The Dow has once again retreated from 18,000, but if State Street’s investor confidence index is predictive, it could soon top that psychologically important level.
Confidence among North American institutional investors soared in March, up 30 points to 135.4, according to the latest State Street Investor Confidence Index. Confidence among European and Asian investors, however, fell slightly, with Asian investors actually turning negative on buying risky assets.
The State Street index is based on actual trading data of institutional investors and equates increases in equity allocations with an increase in investor confidence. Any measure above 100 indicates a higher risk appetite for equities and other riskier assets.

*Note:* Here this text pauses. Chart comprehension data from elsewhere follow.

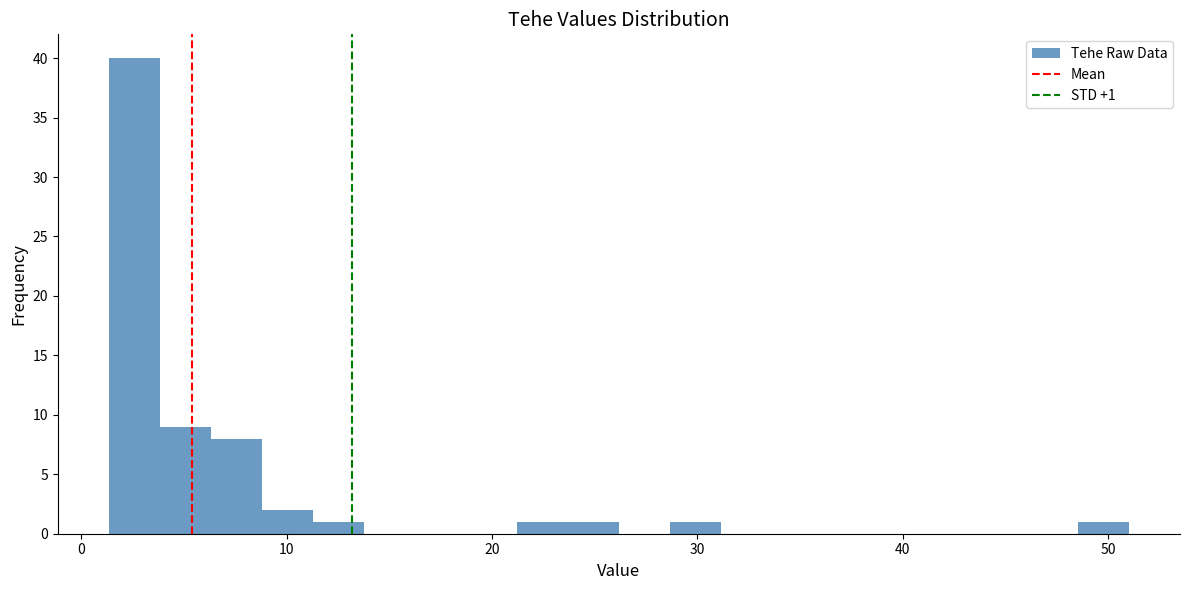

Read against the x-axis, roughly where is the centre of the tallest bar?

3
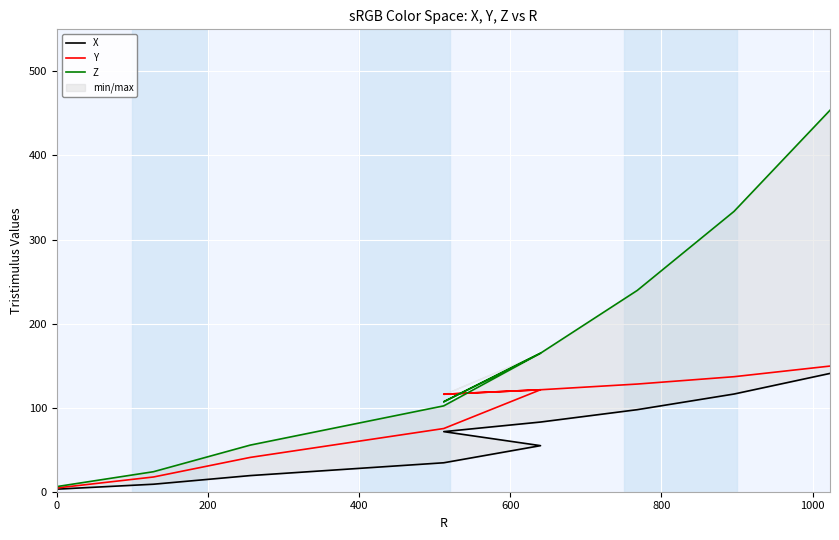

Rank the series by their average value, from highest to lowest.

Z, Y, X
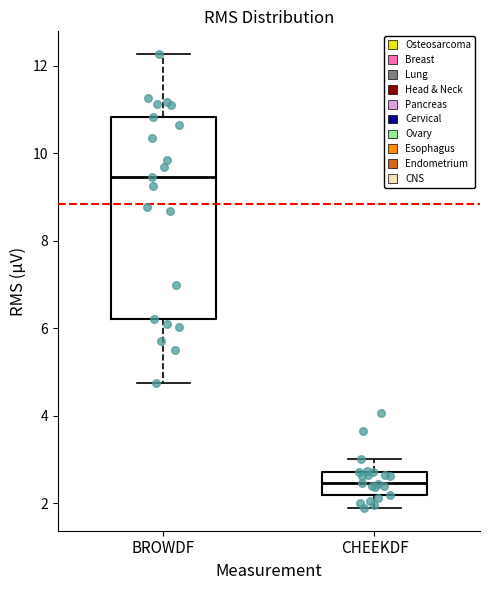

Which box is the tallest, from its lower edge to its upper edge?

BROWDF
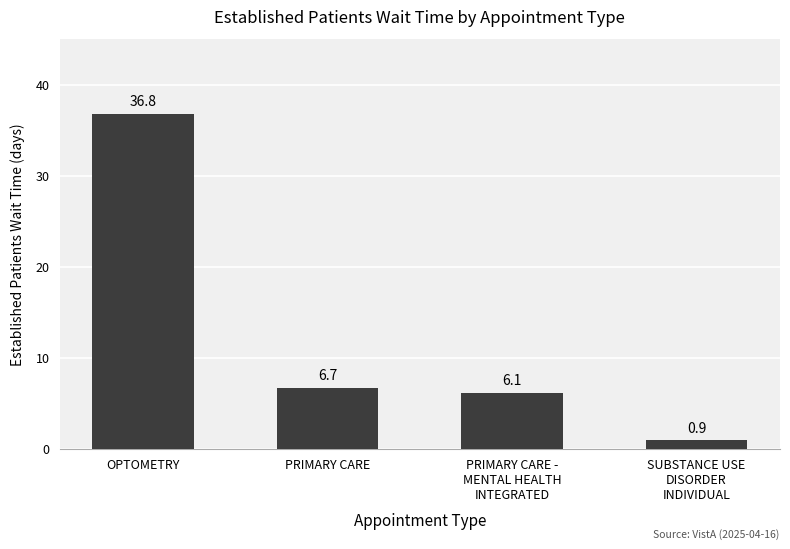

What is the label of the 2nd bar from the right?

PRIMARY CARE -
MENTAL HEALTH
INTEGRATED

Confidence among North American investors increased the most because of “reduced short-term interest rate forecasts for 2015 and 2016 by the Federal Reserve and the commencement of sovereign quantitative easing by the European Central Bank,” Kenneth Froot, one of two developers of the index, said in a statement. But he warns that “market setniment, like the Federal Reserve, will likely be highly data dependent over the next couple of months.”
While institutional investors may be more optimistic about the stock market, affluent individual investors are not. The Spectrem Group’s investment preferences survey for March shows that affluent investors in the U.S. — defined as those with $500,000 or more in investable assets — expect to buy fewer stocks than they did the month before. They were also likely to invest in cash. The only category that showed an increase was the “Not invest” category, suggesting a holding pattern among investors. The survey is based on monthly interviews with 250 investors.